Como qualquer outra pessoa que vive com a informação aos trambolhões, também eu sei fazer contas e concluir que, se as estatísticas dizem que um de nós, em cada três, há de ter cancro, muito provavelmente, ao longo da minha vida, viverei esta doença por dentro, seja na minha pele, seja nas de quem amo.
Não é a primeira vez que lhe sinto o cheiro, mas, por esta altura, chegou-me mais perto que nunca: entrou no peito de uma das mulheres da minha vida! Entrou, assim, de outro jeito, também no meu peito.

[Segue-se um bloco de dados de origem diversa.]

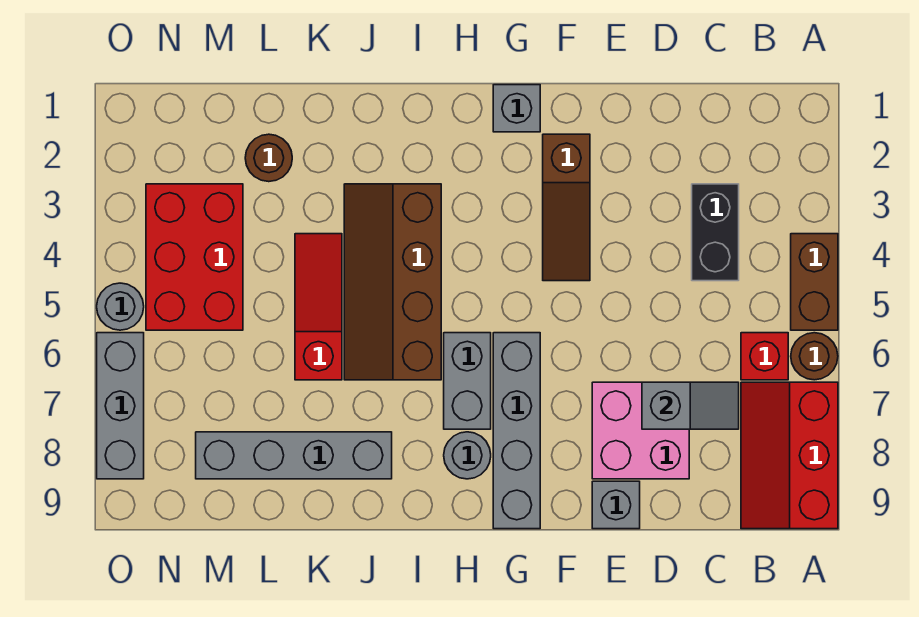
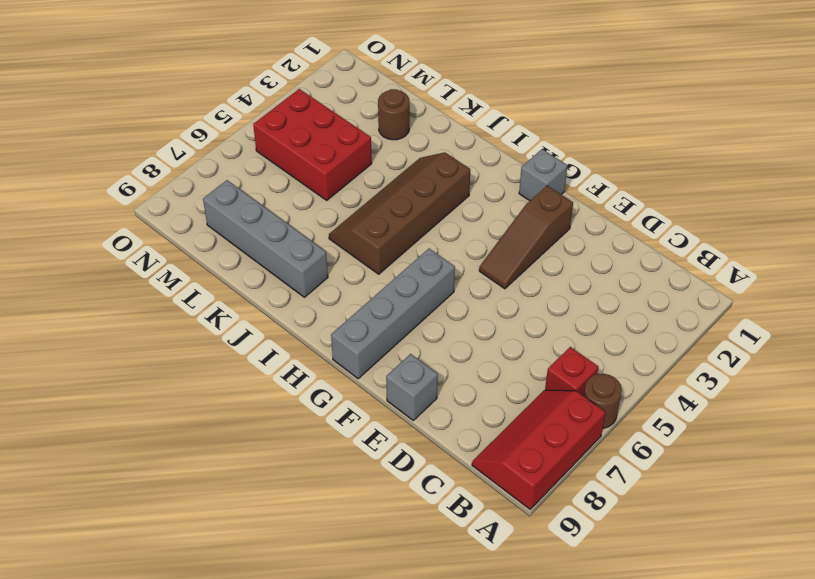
red 2x3 brick [253,89,372,200] -> red 2x3 brick turned to [146,184,243,330]
none -> brown 1x2 brick [791,234,838,330]
none -> black 1x2 brick [692,184,739,281]
none -> pink 2x2 brick [592,382,689,479]

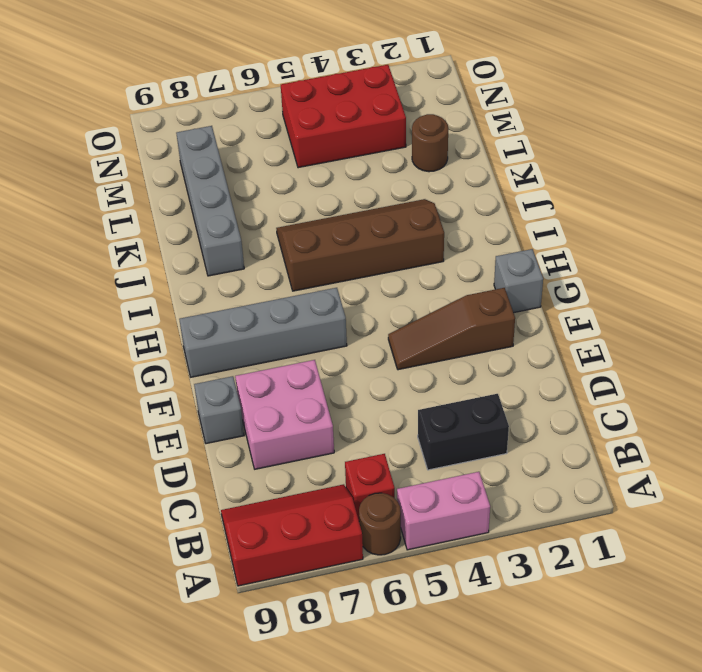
pink 1x2 brick [397,472,490,550] -> brown 1x2 brick [791,234,838,330]
none -> grey 1x2 brick [444,333,491,429]
none -> grey 1x1 round brick [444,432,491,479]
none -> red 1x3 slope [295,234,342,380]

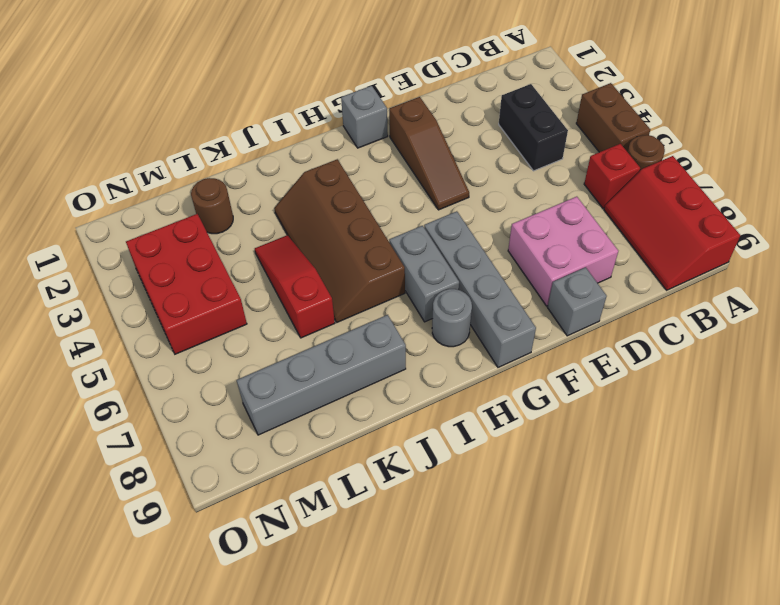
none -> grey 1x1 round brick [97,283,144,330]
none -> grey 1x3 brick [97,333,144,479]
none -> grey 1x2 slope [642,382,739,429]

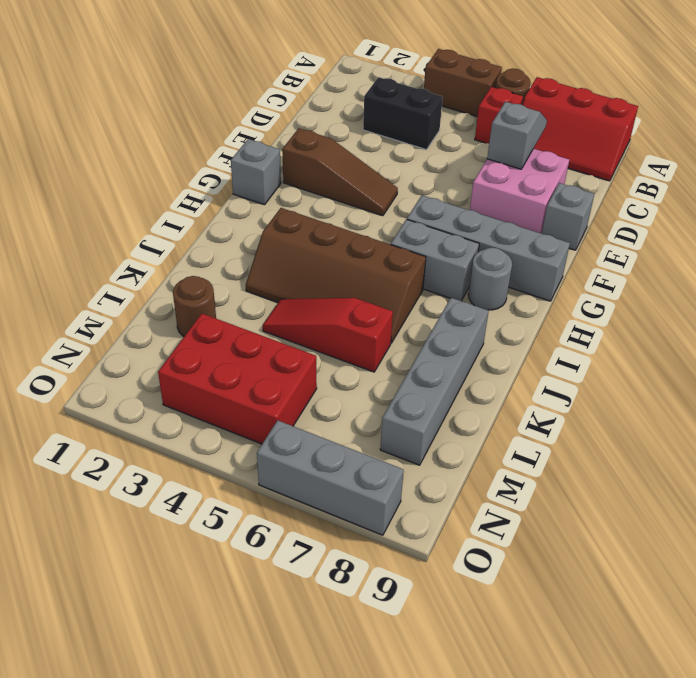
none -> grey 1x1 round brick [97,283,144,330]

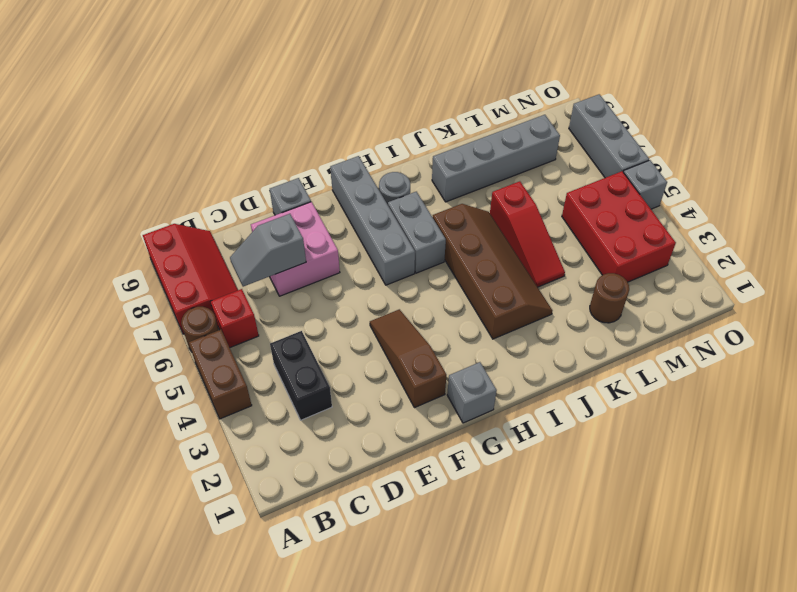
grey 1x1 brick [623,160,667,209] -> grey 1x1 round brick [97,283,144,330]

Esta é aquela hora das perguntas todas. Aquela em que nos pomos a olhar para todos os lados, à procura de culpados. Nesta busca frenética, há um instante em que mudamos a direção do olhar: voltamo-nos para cima. Fazemo-lo de modos muito diferentes, todos compreensíveis: há quem aponte o dedo, a barafustar e a pedir satisfações, num clamor desesperado de porquês, em fúria.
Desta vez, apetecia-me fazê-lo. Mas tenho algumas dificuldades: primeiro, sempre desconfiei desta coisa de sermos seres todo-poderosos (podemos as escolhas, é certo, mas a danada da vida continua a ser muito mais do que lógica!). Depois, vejo-me noutra inquietação: às vezes, fico assim a olhar, quietinha, a mulher cujo peito foi invadido pelo cancro e, em todas as ocasiões em que ela olha para cima, nunca a encontro zangada – vejo-lhe, na menina dos olhos, o reflexo daquele aconchego que só encontra quem procura alguém que já conhece, numa relação de peito aberto. (Suspeito que, de vez em quando, ela também olha para cima e reclama; mas fá-lo sempre, sempre em segredo – como acontece quando amamos muito alguém que fez asneira, mas que ainda assim queremos proteger de outros olhares).
A mim, resta-me aceitar a minha fragilidade e ficar bem perto, em silêncio.